DOCUMENT SOURCE:
'''

Je n'ai pas vocation à défendre l'amendement du Gouvernement, mais, le ministre ne l'ayant pas présenté avec autant de fougue qu'il l'aurait fait s'il ne s'était pas trouvé, au Sénat, devant certains de ses pairs, je me permets de me substituer à lui. Votez cet amendement, qui nous épargnera de nombreuses déconvenues et pertes d'illusions.
Vous voulez donner tout le pouvoir dérogatoire à l'État, et étendre toutes les possibilités de dérogation, alors même que nous ne cessons de voter des propositions de loi porteuses de nouvelles normes.
M. le président. - Veuillez conclure.
M. Guy Benarroche. - En outre, vous dites que les opérateurs de l'État prennent des décisions ubuesques : vous jugez que ces gens-là ne servent à rien. Vous nous racontez une histoire qui n'est pas la réalité ! (Protestations sur les travées du groupe Les Républicains, l'orateur ayant dépassé son temps de parole.)
M. Bernard Delcros. - Je retire les amendements nos17 rectifié quinquies et 19 rectifié quinquies, je maintiens l'amendement n°22 rectifié quater.
Les amendements nos17 rectifié quinquies et 19 rectifié quinquies sont retirés.
M. Stéphane Sautarel. - Je retire l'amendement n°3 rectifié ter. Monsieur le ministre, pouvez-vous me confirmer que si l'article 1er était adopté, le préfet disposerait bien d'un pouvoir de dérogation sur le projet de carte scolaire présenté par le Dasen ?
L'amendement n°3 rectifié ter est retiré.
M. Guillaume Gontard. - Nous sommes tous d'accord pour simplifier et faciliter l'exercice des élus locaux. Nous aimons déroger aux règles, notamment à la droite de cet hémicycle, c'est toujours une tentation...
Les normes sont toujours contraignantes. Mais je n'ai pas l'impression que ce texte simplifiera la vie des préfets, notamment sur le plan juridique.
Ce texte flou, complexe, rendra leurs décisions difficiles à assumer.
Même si je n'en partage pas totalement la philosophie, l'amendement n°30 du Gouvernement pointe l'ensemble des difficultés et dérives potentielles du texte.
Monsieur le ministre, la rapporteure est défavorable à votre amendement de sécurisation juridique. Si ce dernier n'était pas voté, quelle serait la position du Gouvernement sur la proposition de loi ?
M. François-Noël Buffet, ministre. - Monsieur Sautarel, le préfet a bien le pouvoir d'apprécier la carte scolaire pour l'adapter au local.
L'amendement n°30 n'est pas adopté, non plus que l'amendement n°10.
L'amendement n°2 rectifié bis est adopté.
L'amendement n°22 rectifié quater est adopté.
Le sous-amendement n°31 n'est pas adopté.
L'amendement n°28 est adopté.
L'article 1er, modifié, est adopté.
Après l'article 1er
M. le président. - Amendement n°24 de M. Mérillou.
M. Serge Mérillou. - Cet amendement adapte le cadre juridique des baux saisonniers pour mieux répondre aux besoins des commerçants et des consommateurs. Le droit actuel ne fixe pas précisément la durée du bail, mais la jurisprudence ne l'étend pas au-delà de six mois. Toutefois, en Dordogne, à Sarlat, notamment, cette limite est inadaptée avec l'étalement de la saison touristique au-delà de l'été.

'''

LISTE DES ACTIVITÉS:
- 1) Résumez en trois phrases l'extrait du débat au Sénat.
- 2) Prolongez l'extrait du débat au Sénat à partir de l'endroit où il s'arrête.
Les enregistrements ne servent à rien ici.

ENTRÉES AFFICHÉES:
'''

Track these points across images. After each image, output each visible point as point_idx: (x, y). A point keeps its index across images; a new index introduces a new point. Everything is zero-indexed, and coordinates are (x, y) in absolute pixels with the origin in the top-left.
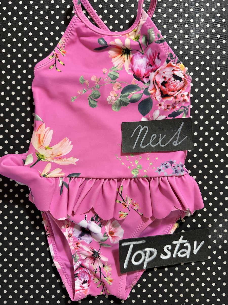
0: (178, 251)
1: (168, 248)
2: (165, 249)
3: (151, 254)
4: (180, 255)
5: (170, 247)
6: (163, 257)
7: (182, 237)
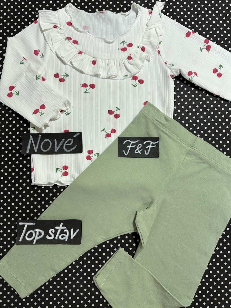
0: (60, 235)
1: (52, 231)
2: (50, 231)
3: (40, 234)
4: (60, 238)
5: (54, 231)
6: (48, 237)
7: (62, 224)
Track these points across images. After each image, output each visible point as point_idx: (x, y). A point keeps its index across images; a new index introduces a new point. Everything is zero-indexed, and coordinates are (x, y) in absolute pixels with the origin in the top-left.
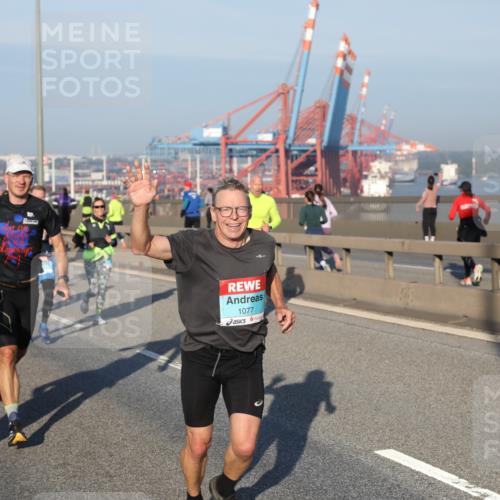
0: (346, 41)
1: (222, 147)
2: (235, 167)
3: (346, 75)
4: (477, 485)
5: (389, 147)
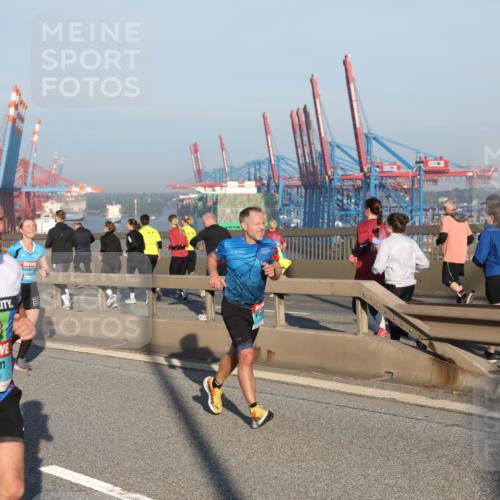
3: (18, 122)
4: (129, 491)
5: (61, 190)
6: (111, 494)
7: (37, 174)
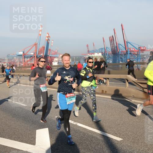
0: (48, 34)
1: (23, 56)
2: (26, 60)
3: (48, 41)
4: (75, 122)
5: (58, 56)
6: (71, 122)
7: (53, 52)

'''
'''

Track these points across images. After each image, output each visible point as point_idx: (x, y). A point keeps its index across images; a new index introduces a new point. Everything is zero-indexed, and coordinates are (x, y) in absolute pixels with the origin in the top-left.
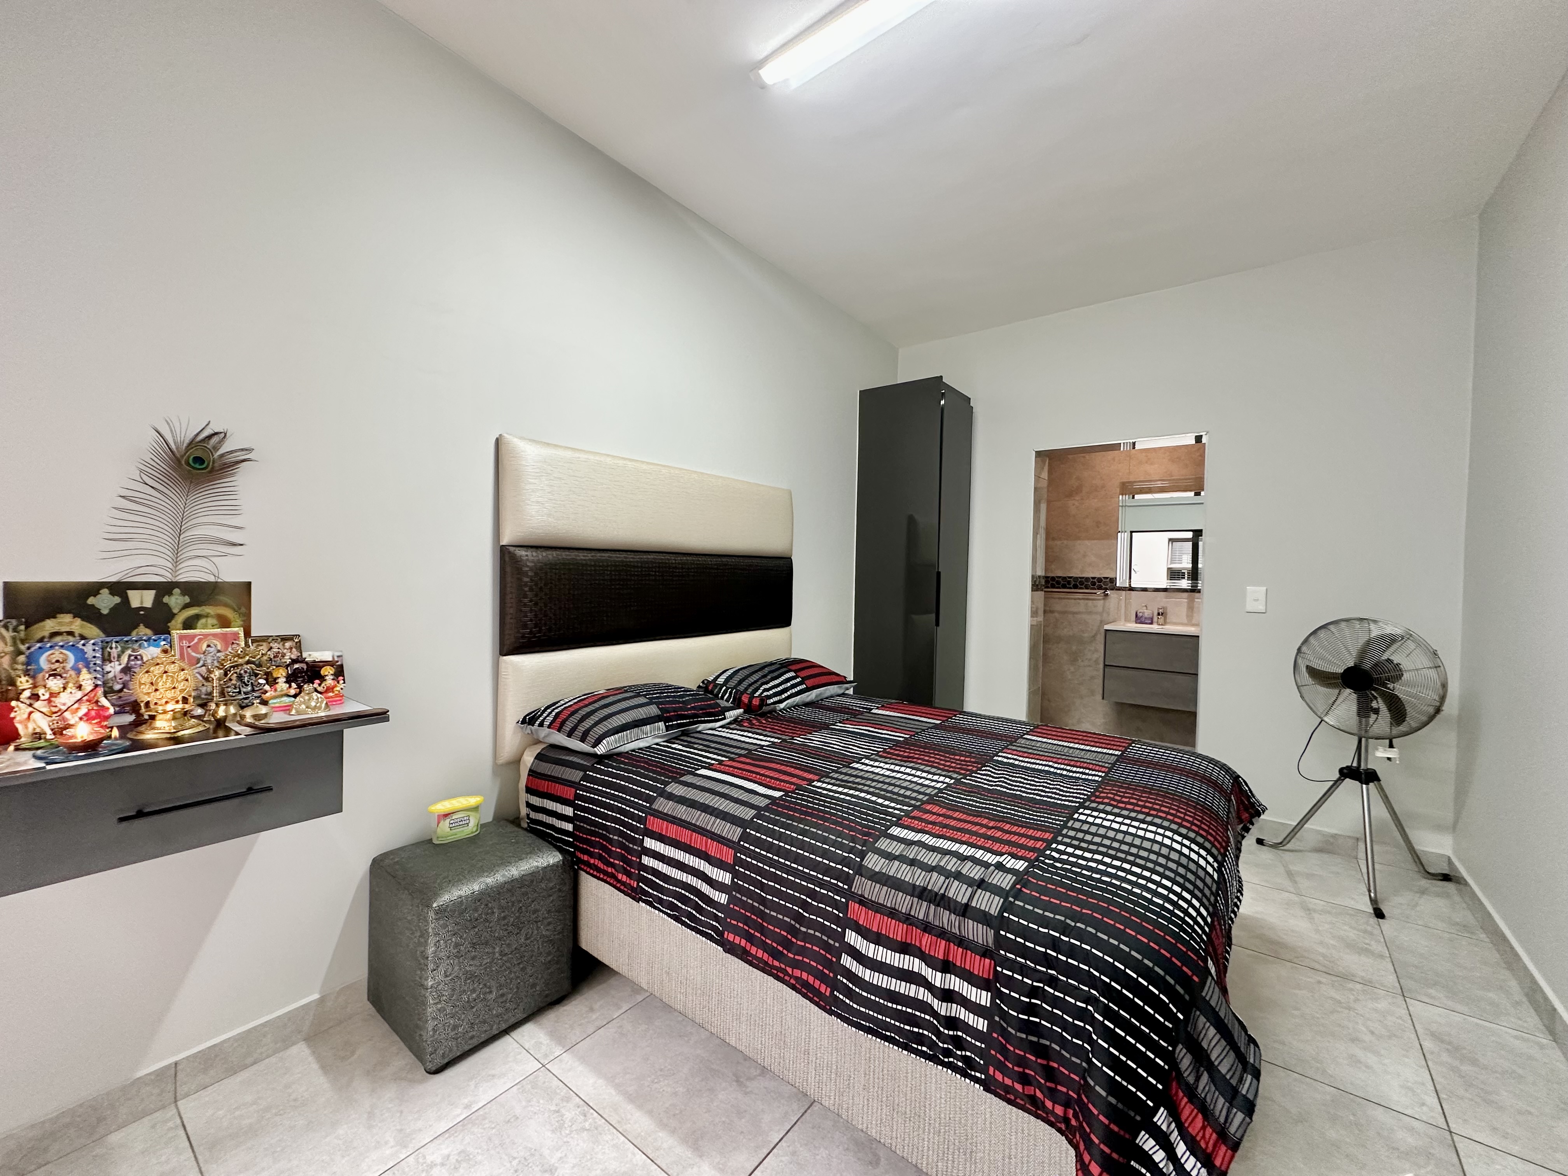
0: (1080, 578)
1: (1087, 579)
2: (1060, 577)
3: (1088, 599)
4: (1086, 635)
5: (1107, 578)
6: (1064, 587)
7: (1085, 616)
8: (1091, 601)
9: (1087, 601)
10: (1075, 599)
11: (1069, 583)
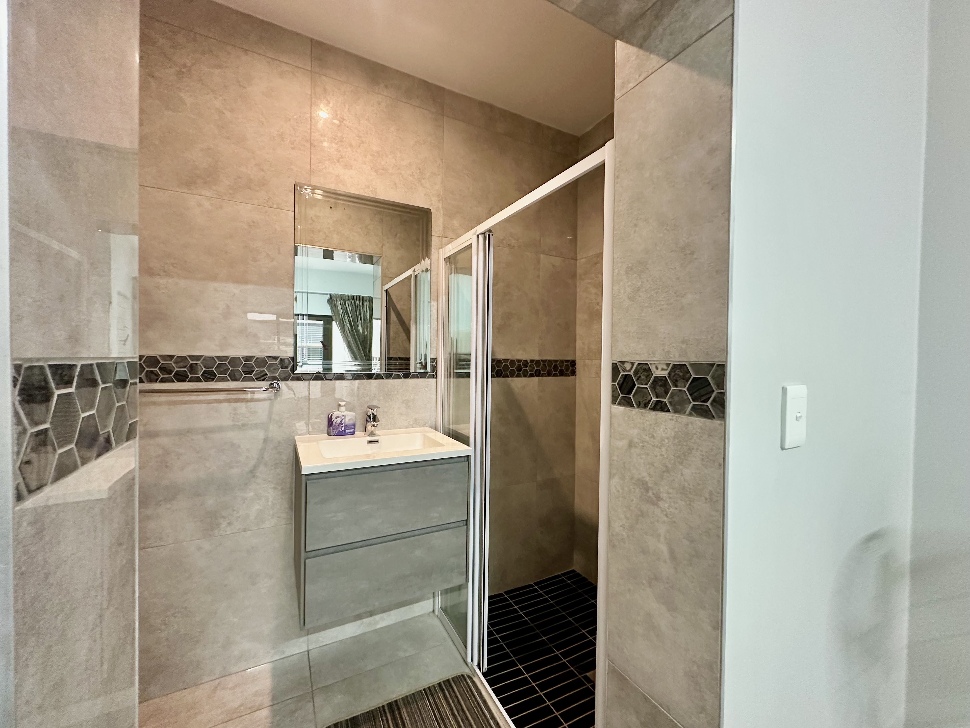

'''

RÉPONSES PAR TÂCHE:
- 1) Plusieurs sénateurs retirent des amendements, et M. Gontard juge le texte flou et complexe avant de demander au ministre quelle serait la position du Gouvernement si l'amendement n°30 n'était pas voté. L'amendement n°30 est rejeté, les amendements n°2 rectifié bis, n°22 rectifié quater et n°28 sont adoptés, puis l'article 1er modifié est adopté. M. Mérillou présente ensuite un amendement qui adapte le cadre juridique des baux saisonniers, dont la jurisprudence limite la durée à six mois.

- 2)
À la demande motivée du maire, le préfet pourra reconnaître, localement, que la saison touristique dure jusqu'à neuf mois. Ce n'est pas une dérogation arbitraire, mais une possibilité d'adaptation fondée sur des données objectives : fréquentation, événements, pratiques économiques. Ainsi, les commerçants pourront ouvrir plus longtemps sans risque juridique. Ce levier souple et simple reste facultatif et ciblé.
Mme Nadine Bellurot, rapporteure. - Même si je comprends votre souci, cela relève du réglementaire. Retrait, sinon avis défavorable. La durée des baux saisonniers n'est pas fixée par la loi : un bail saisonnier est inférieur à un an. Il coïncide avec la durée d'une saison, qui varie en fonction des activités et des régions. Si la durée usuelle est de six mois, cela ne relève pas de la loi : le juge a pu accepter un bail de sept mois. En outre, deux baux peuvent être faits pour une saison d'été et une saison d'hiver.
M. François-Noël Buffet, ministre. - Retrait, sinon avis défavorable.
L'amendement n°24 n'est pas adopté.
Article 2
M. le président. - Amendement n°23 rectifié quater de M. Delcros et alii.
M. Bernard Delcros. - Dans le droit actuel, le préfet peut déroger à la règle de droit commun d'un plafond de 80 % de subventions pour les opérations concernant le patrimoine classé - règle étendue au patrimoine non classé par la loi Engagement et proximité de 2019.
Cette dérogation est utile pour les petites communes devant restaurer une église en très mauvais état, par exemple.
L'article 2 prévoit d'abaisser à 5 %, par dérogation du préfet, la quotité d'autofinancement pour les communes de moins de 2 000 habitants à faible potentiel financier. Mon amendement complète la rédaction de la commission des lois pour ne pas priver ces petites communes d'un financement dépassant ce taux de 80 %.
Mme Nadine Bellurot, rapporteure. - En effet, cela existe...
M. le président. - Amendement n°16 du Gouvernement.
M. François-Noël Buffet, ministre. - Le Gouvernement souhaite revenir au dispositif prévoyant un seuil minimum d'autofinancement de 20 %, avec la possibilité pour le préfet de le réduire à 5 %. Il ne faut pas que des communes investissent lorsqu'elles n'en ont pas les moyens. Attention à ne pas généraliser les 5 %, car l'État aura du mal à financer les projets.
Mme Nadine Bellurot, rapporteure. - Avis défavorable à l'amendement n°16 : ce dispositif incluant un seuil de 5 % avait été introduit par le Sénat en 2004 pour les communes de moins de 2 000 habitants, pour venir en aide aux territoires ruraux.
En revanche, avis favorable à l'amendement n°23 : il existe certains cas où des collectivités territoriales atteignent 100 % de subventions.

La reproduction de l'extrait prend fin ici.